Oh my god. The New York Times. And it’s incredible.
In 1000 words John Schwartz captures and communicates who I am, what I am, where I am, and (most importantly) why I am. I always hope that reporters will understand me, but John grokked me.
I spoke with John for about 90 minutes last week, and the story he wrote is in today’s edition of the Times: A Computer Is Also a Screen, Wil Wheaton Discovers.

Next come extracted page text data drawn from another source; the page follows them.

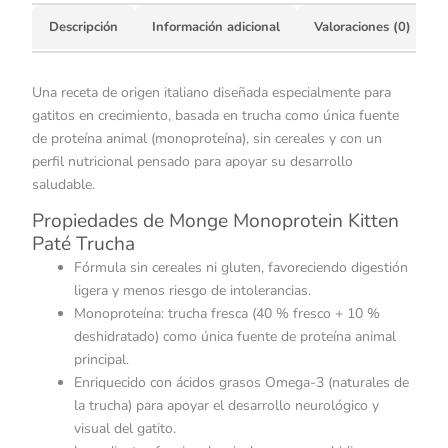
Descripción
Información adicional
Valoraciones (0)
Una receta de origen italiano diseñada especialmente para
gatitos en crecimiento, basada en trucha como única fuente
de proteína animal (monoproteína), sin cereales y con un
perfil nutricional pensado para apoyar su desarrollo
saludable.
Propiedades de Monge Monoprotein Kitten
Paté Trucha
Fórmula sin cereales ni gluten, favoreciendo digestión
ligera y menos riesgo de intolerancias.
Monoproteína: trucha fresca (40 % fresco + 10 %
deshidratado) como única fuente de proteína animal
principal.
Enriquecido con ácidos grasos Omega-3 (naturales de
la trucha) para apoyar el desarrollo neurológico y
visual del gatito.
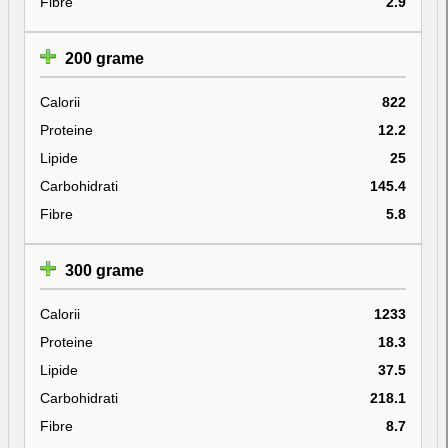
Fibre
2.9
200 grame
Calorii
822
Proteine
12.2
Lipide
25
Carbohidrati
145.4
Fibre
5.8
300 grame
Calorii
1233
Proteine
18.3
Lipide
37.5
Carbohidrati
218.1
Fibre
8.7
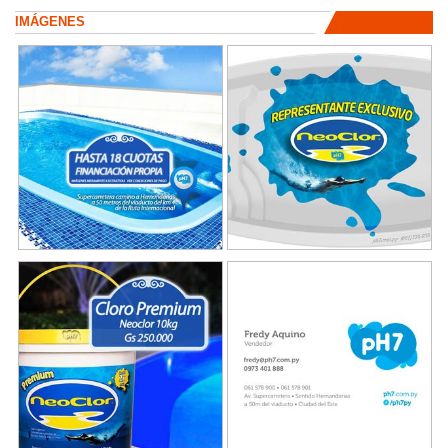
IMÁGENES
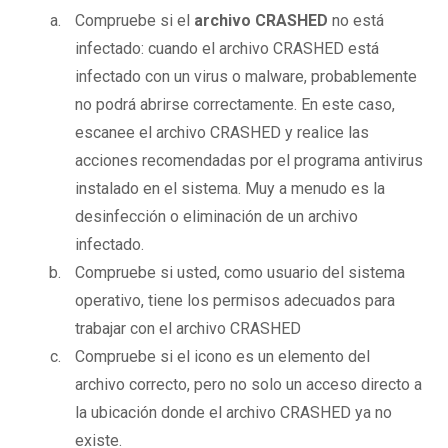
Compruebe si el
archivo CRASHED
no está
infectado: cuando el archivo CRASHED está
infectado con un virus o malware, probablemente
no podrá abrirse correctamente. En este caso,
escanee el archivo CRASHED y realice las
acciones recomendadas por el programa antivirus
instalado en el sistema. Muy a menudo es la
desinfección o eliminación de un archivo
infectado.
Compruebe si usted, como usuario del sistema
operativo, tiene los permisos adecuados para
trabajar con el archivo CRASHED
Compruebe si el icono es un elemento del
archivo correcto, pero no solo un acceso directo a
la ubicación donde el archivo CRASHED ya no
existe.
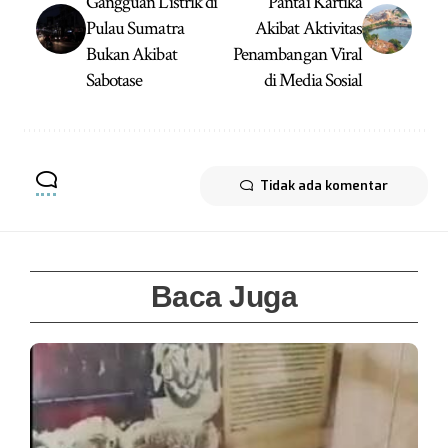
Gangguan Listrik di
Pantai Kartika
Pulau Sumatra
Akibat Aktivitas
Bukan Akibat
Penambangan Viral
Sabotase
di Media Sosial
Tidak ada komentar
Baca Juga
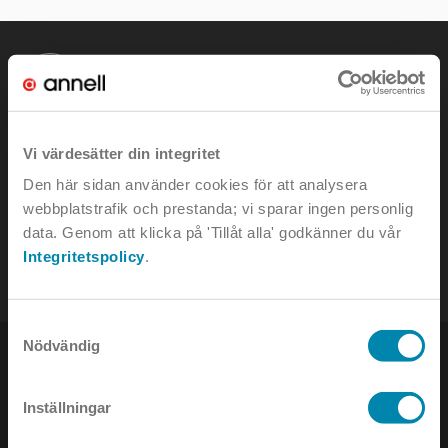
KONTAKTA OSS
Vi värdesätter din integritet
Den här sidan använder cookies för att analysera
e-mail:
info@annell.se
webbplatstrafik och prestanda; vi sparar ingen personlig
data. Genom att klicka på 'Tillåt alla' godkänner du vår
tel:
08-442 90 00
Integritetspolicy
.
Samtyckesval
Nödvändig
Inställningar
NYHETSBREV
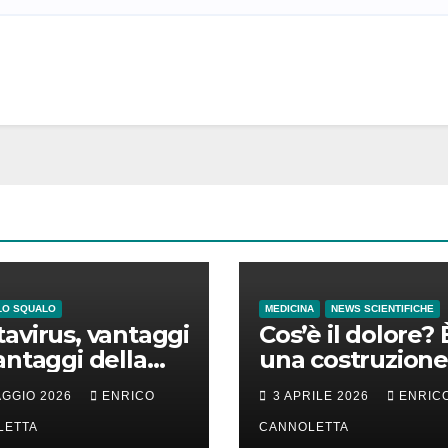
LO SQUALO
MEDICINA
NEWS SCIENTIFICHE
avirus, vantaggi
Cos’è il dolore? 
antaggi della
una costruzione
a incubazione
cervello
AGGIO 2026
ENRICO
3 APRILE 2026
ENRIC
LETTA
CANNOLETTA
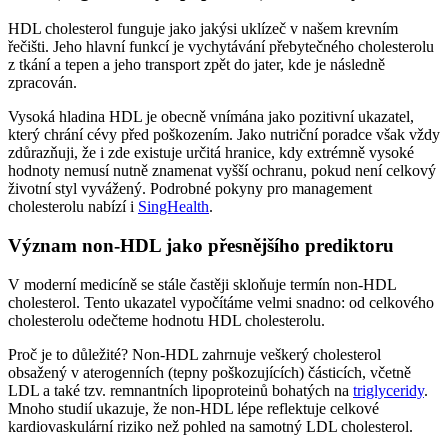
HDL cholesterol funguje jako jakýsi uklízeč v našem krevním
řečišti. Jeho hlavní funkcí je vychytávání přebytečného cholesterolu
z tkání a tepen a jeho transport zpět do jater, kde je následně
zpracován.
Vysoká hladina HDL je obecně vnímána jako pozitivní ukazatel,
který chrání cévy před poškozením. Jako nutriční poradce však vždy
zdůrazňuji, že i zde existuje určitá hranice, kdy extrémně vysoké
hodnoty nemusí nutně znamenat vyšší ochranu, pokud není celkový
životní styl vyvážený. Podrobné pokyny pro management
cholesterolu nabízí i
SingHealth
.
Význam non-HDL jako přesnějšího prediktoru
V moderní medicíně se stále častěji skloňuje termín non-HDL
cholesterol. Tento ukazatel vypočítáme velmi snadno: od celkového
cholesterolu odečteme hodnotu HDL cholesterolu.
Proč je to důležité? Non-HDL zahrnuje veškerý cholesterol
obsažený v aterogenních (tepny poškozujících) částicích, včetně
LDL a také tzv. remnantních lipoproteinů bohatých na
triglyceridy
.
Mnoho studií ukazuje, že non-HDL lépe reflektuje celkové
kardiovaskulární riziko než pohled na samotný LDL cholesterol.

I was going to buy the reprint rights so I could put it up here, but the Times wants $1,000 from me for a year, and as much as I’d like to spare you all the annoying-but-free registration, I think that money would be better spent on some bills. The bugmenot plugin for Firefox calls . . . 🙂 Update: or you can use this NYT-approved blog-friendly link. Thanks to countless e-mailers and commenters who pointed it out, and to Aaron Swartz who wrote the oh-so-useful code.

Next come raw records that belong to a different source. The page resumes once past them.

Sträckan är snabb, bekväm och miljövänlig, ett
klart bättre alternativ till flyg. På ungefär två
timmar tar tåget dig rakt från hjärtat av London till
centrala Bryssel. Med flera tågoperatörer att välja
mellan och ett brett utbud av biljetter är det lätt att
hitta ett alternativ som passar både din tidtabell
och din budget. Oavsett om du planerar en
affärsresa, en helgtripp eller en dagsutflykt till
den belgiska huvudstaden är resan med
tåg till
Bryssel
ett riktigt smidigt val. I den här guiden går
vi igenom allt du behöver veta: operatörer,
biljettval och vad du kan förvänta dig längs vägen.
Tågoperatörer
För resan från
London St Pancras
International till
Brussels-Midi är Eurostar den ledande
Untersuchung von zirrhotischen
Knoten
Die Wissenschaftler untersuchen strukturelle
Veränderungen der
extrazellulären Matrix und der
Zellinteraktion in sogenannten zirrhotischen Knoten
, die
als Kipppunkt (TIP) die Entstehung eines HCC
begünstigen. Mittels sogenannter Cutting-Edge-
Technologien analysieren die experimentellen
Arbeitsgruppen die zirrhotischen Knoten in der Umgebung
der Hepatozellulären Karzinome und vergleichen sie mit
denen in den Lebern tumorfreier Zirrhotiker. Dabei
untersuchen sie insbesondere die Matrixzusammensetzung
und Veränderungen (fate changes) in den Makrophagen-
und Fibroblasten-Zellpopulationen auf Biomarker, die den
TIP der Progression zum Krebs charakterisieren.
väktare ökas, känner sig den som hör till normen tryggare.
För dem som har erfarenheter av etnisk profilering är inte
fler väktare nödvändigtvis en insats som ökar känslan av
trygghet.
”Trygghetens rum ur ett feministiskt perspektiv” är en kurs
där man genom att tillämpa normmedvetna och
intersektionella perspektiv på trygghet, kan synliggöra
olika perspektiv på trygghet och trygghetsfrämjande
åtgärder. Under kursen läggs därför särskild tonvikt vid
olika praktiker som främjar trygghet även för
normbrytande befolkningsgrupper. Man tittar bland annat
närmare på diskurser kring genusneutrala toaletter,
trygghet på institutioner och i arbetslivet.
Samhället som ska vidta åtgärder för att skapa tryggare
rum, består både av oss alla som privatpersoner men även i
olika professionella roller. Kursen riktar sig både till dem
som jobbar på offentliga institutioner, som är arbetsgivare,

The absolute best part, the part that made me scream out in joy and run laps around my living room is:

Mr. Wheaton said that on the “CSI” set, he had to manage a potential conflict between his new writerly self and the professional actor. “It was unbelievably difficult for me the first two days I was working on the show to be very present,” he said. “They’d say ‘Cut!’ and I’d say, ‘I can’t wait to write about this!'”

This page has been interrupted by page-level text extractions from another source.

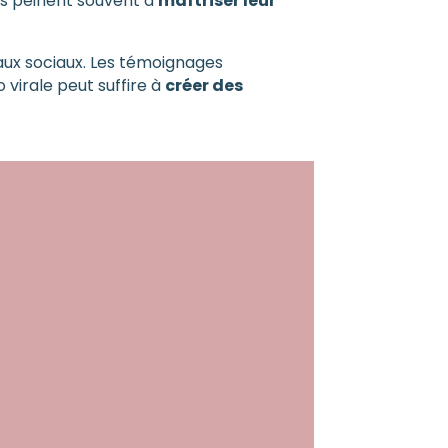
ues peinent souvent à
maîtriser leur
eaux sociaux. Les témoignages
 virale peut suffire à
créer des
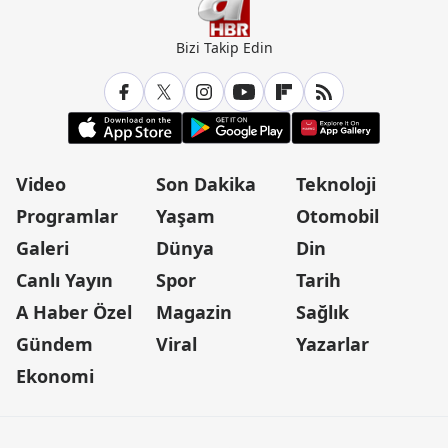
Bizi Takip Edin
Video
Son Dakika
Teknoloji
Programlar
Yaşam
Otomobil
Galeri
Dünya
Din
Canlı Yayın
Spor
Tarih
A Haber Özel
Magazin
Sağlık
Gündem
Viral
Yazarlar
Ekonomi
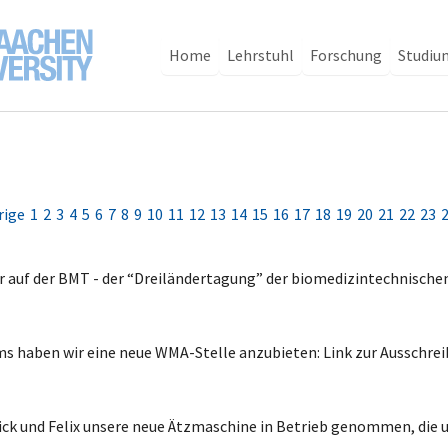
Home
Lehrstuhl
Forschung
Studiu
rige
1
2
3
4
5
6
7
8
9
10
11
12
13
14
15
16
17
18
19
20
21
22
23
der auf der BMT - der “Dreiländertagung” der biomedizintechnisc
 haben wir eine neue WMA-Stelle anzubieten: Link zur Ausschrei
ck und Felix unsere neue Ätzmaschine in Betrieb genommen, die 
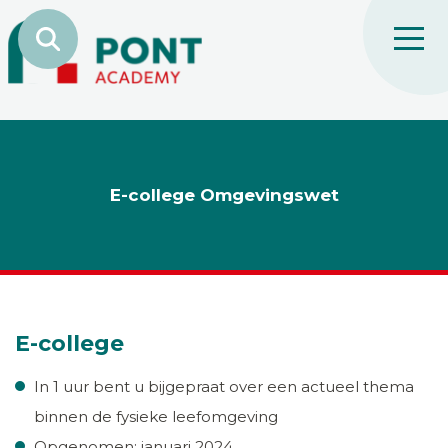
E-college Omgevingswet
E-college
In 1 uur bent u bijgepraat over een actueel thema
binnen de fysieke leefomgeving
Opgenomen: januari 2024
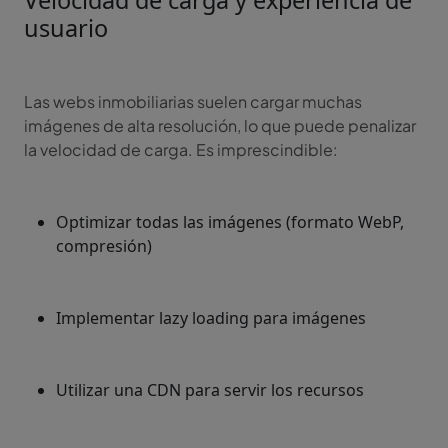
Velocidad de carga y experiencia de
usuario
Las webs inmobiliarias suelen cargar muchas
imágenes de alta resolución, lo que puede penalizar
la velocidad de carga. Es imprescindible:
Optimizar todas las imágenes (formato WebP,
compresión)
Implementar lazy loading para imágenes
Utilizar una CDN para servir los recursos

If he was distracted, it didn’t show, said Duane Clark, the director of the episode. Mr. Wheaton had originally tried out for a smaller role, a hotel clerk. But after seeing his audition tape, Carol Mendelsohn, one of the executive producers, suggested giving him the meatier role of Walter, even though the writers had drawn him as an older alcoholic. A younger drug addict, she said, might prove more menacing, more interesting.
At first, Mr. Clark said, the writers said, “Wil Wheaton, a crack addict – are you nuts?” But Mr. Clark said that Mr. Wheaton brought “a lot of scary volatility” to the role.
“He really dug his teeth into it,” Mr. Clark said, “and on his own came up with a backstory of who Walter was.”
“He really filled out what could have been a caricature. ” he said.

Oh.
My.
God.
When I read that the producer and director believed in me, and the writers took a chance on me . . . well, I’m speechless.
And if all this wasn’t enough, John helps me put some nails into that “former child actor” coffin:

To Mr. Wheaton, the experience on “CSI” is proof, if any is needed, that he’s still in the game. “When you say a ‘former child star,’ you may as well say ‘failed child star,’ ” he said. “The fact is, Jodie Foster is a former child star. Ron Howard is a former child star. I am a former child star. It doesn’t have to mean anything.”

I can’t wait to watch CSI tonight, and see how I did. I haven’t been this excited to see something I did since the first screening of Stand By Me.